There are nuggets here I hadn't heard before -- like the inference that Ted Bundy did the Dobson interview because Dobson had promised something to Carol Boone after his death and some other small details I either didn't know or that I may have read and forgotten.
She brings up the "knife incident" at least three times -- this being the time when Ted was three and he slipped butcher knives under the sheets of his young aunt's bed. Many authors bring up this incident to show that Bundy's "issues" manifested themselves from a very young age. (He wanted to scare her.) But personally, I never put much stock into that story. I remember as a child, doing things that adults misunderstood and ascribed bad intentions to when really I was just indulging some elaborate imaginary story I had conjured. I can remember feeling so hurt, and thinking, "but that's not what I meant!" But being unable to defend myself because I was too young.
Since this book was published we have gotten definitive DNA proof that Sam Cowell was not Ted Bundy's father. So fortunately that can be put to rest.
The reason I delayed reading this book for so long is because I didn't want to read an account where the author aggressively hammered that Ted Bundy killed Ann Marie Burr. Fortunately the author's tone was much more measured.
I've always believed, along with Bob Keppel, that Bundy did not kill Ann Marie Burr. As Bundy was apparently afraid of -- he has seemingly been suspected, if not outright accused of every murder, abduction, and attempted abduction, and missing person case that happened in his lifetime, all across the country.
The example that comes to mind immediately is the murder of Katherine Devine. Ann Rule eagerly listed her as one of Bundy's victims in "The Stranger Beside Me," but DNA evidence eventually led to another man. When Bundy was asked about Devine, he denied killing her. So I always had the impression he was being straightforward about who he had actually killed. (The other side of that argument was that he wouldn't admit to killing a kid that young because he feared retaliation if his life was spared. But then he admitted to drowning young Lynette Culver in Idaho so...?)
What I got out of my initial blitz read of Bundy books back in the 90s was that there were a whole lot of people making money, and careers off Bundy. Bundy was very, very bad, but was signing his death warrant so you could look tough on crime and win re-election or win a senate seat an unbiased act? Ann Rule made an entire career and got rich exploiting the tragedies of other people, was this morally neutral? In spite of the fact that people celebrated his death, Americans are continuing to make podcasts, write books, and make movies and documentaries about him for the simple fact that he makes them money, and he fascinate us still. Morris makes references to the police tactics of the principle investigators of Ann Burr's disappearance, and I had the thought, "I wonder how many innocent people they bullied or beat into a confession and a long prison sentence because they thought they were infallable?" And Dobson well--my utter loathing for Dobson was echoed by many when he died earlier this year.
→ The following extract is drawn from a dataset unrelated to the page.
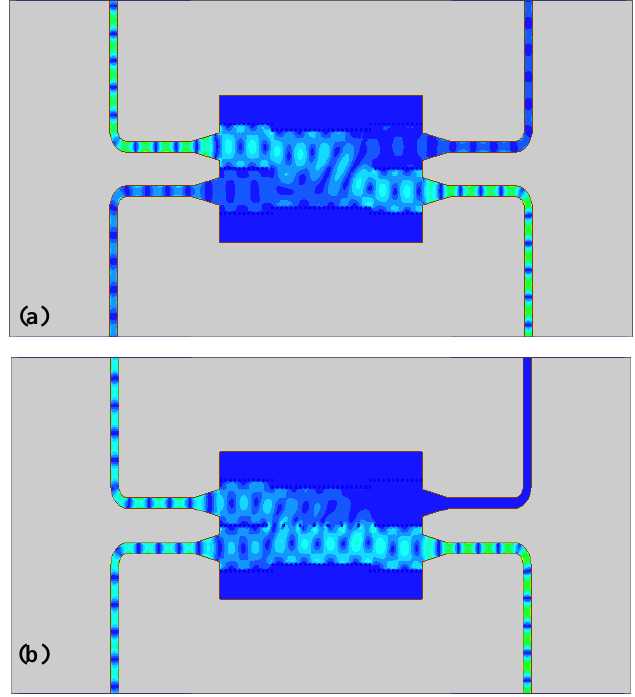
Figure 5. Simulated current distribution at 35 GHz for (a) single hole model (b) multi hole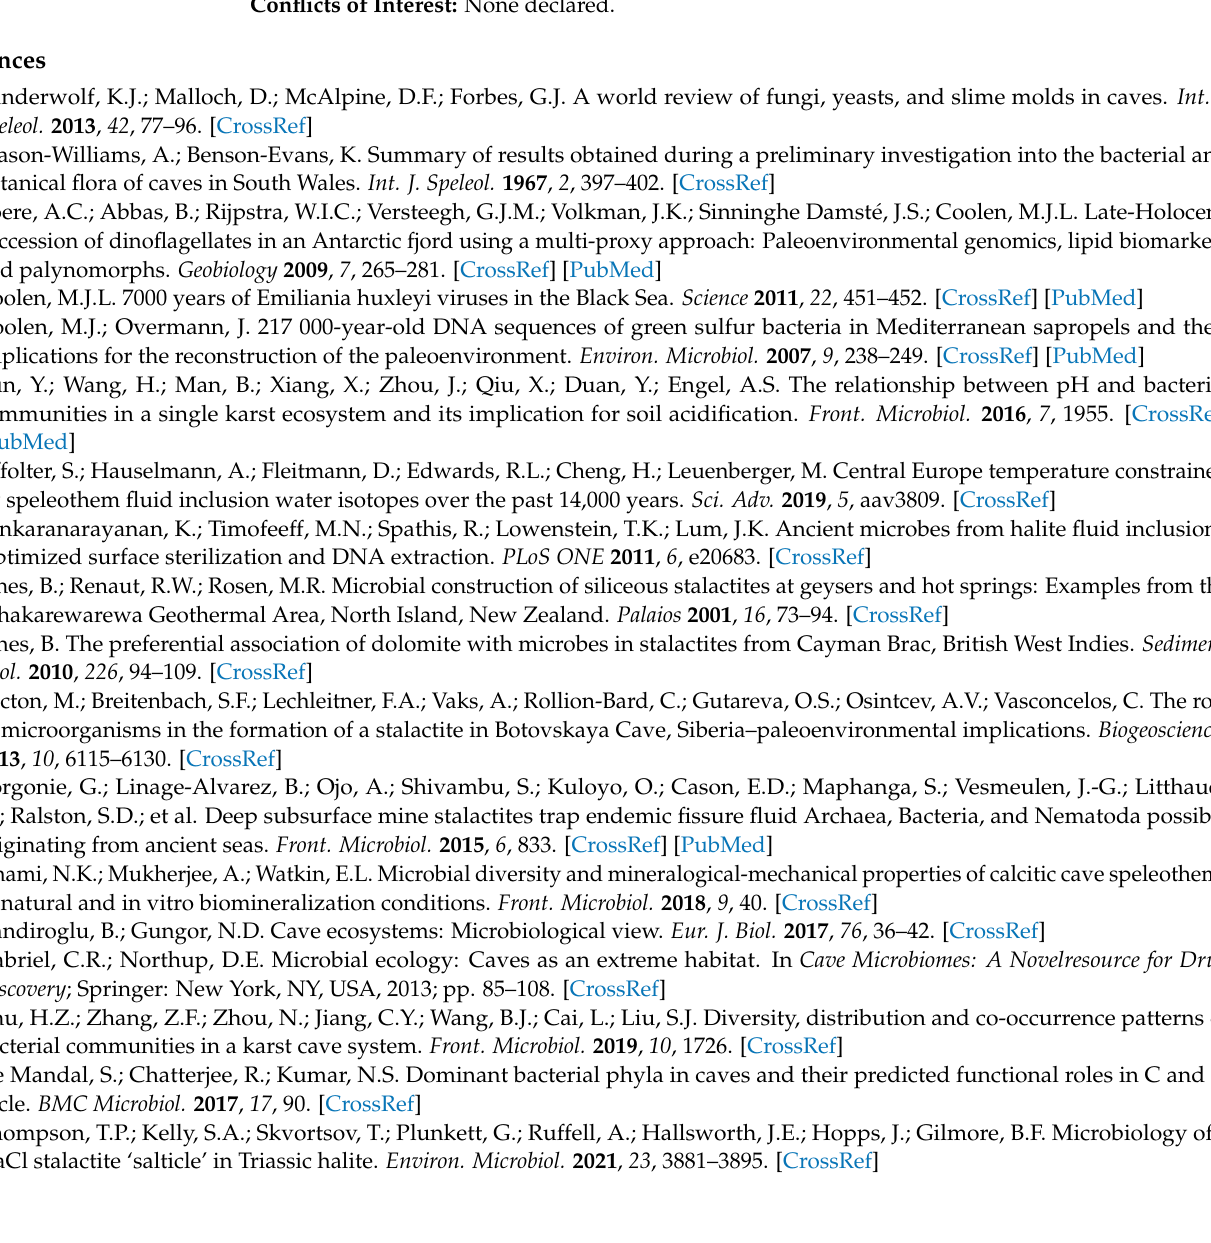
Figure S7: Alpha diversity, Figure S8: Bray-Curtis Heatmap, Figure S9: Venn diagram, Figure S10: Krona pie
What this book did do for me was to remind me of what the Burr family went through, and the toll it took on every member of the family. Knowing the case was never solved drained away any of the dramatic tension. Some members of the family sort of disappeared from the narrative, which made me wonder why. The adoption of the replacement baby was new information to me, and kind of took me aback.
I don't believe Ted Bundy was mentally ill, either with DID or manic-depression. I believe what Ted told Bill Hagmaier, "I just liked to kill. I wanted to kill." I can admit that my continued interest in Bundy probably stems from the fact that as a young woman, I identified with him far more than with the pretty, socially adept, well-off, popular, sorority girls that he killed.